§ **Problem requirements**: Exact copies of the lines from the line containing "28 julio, 2026" through the last line of the entries below are the whole answer.

══ Record excerpts ══

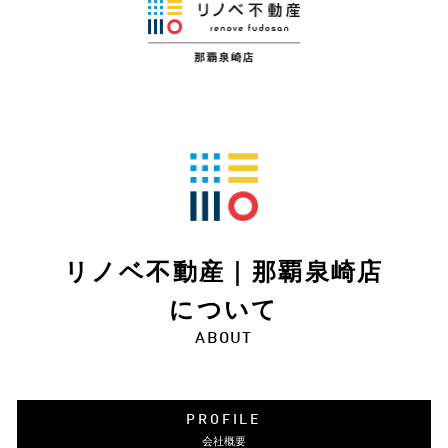
リノベ不動産｜那覇泉崎店
について
ABOUT
PROFILE
会社概要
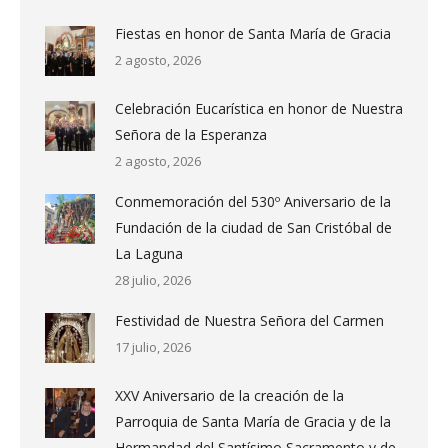
Fiestas en honor de Santa María de Gracia
2 agosto, 2026
Celebración Eucarística en honor de Nuestra
Señora de la Esperanza
2 agosto, 2026
Conmemoración del 530º Aniversario de la
Fundación de la ciudad de San Cristóbal de
La Laguna
28 julio, 2026
Festividad de Nuestra Señora del Carmen
17 julio, 2026
XXV Aniversario de la creación de la
Parroquia de Santa María de Gracia y de la
Hermandad del Santísimo Sacramento y de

═══

§ **Output below**:
28 julio, 2026
Festividad de Nuestra Señora del Carmen
17 julio, 2026
XXV Aniversario de la creación de la
Parroquia de Santa María de Gracia y de la
Hermandad del Santísimo Sacramento y de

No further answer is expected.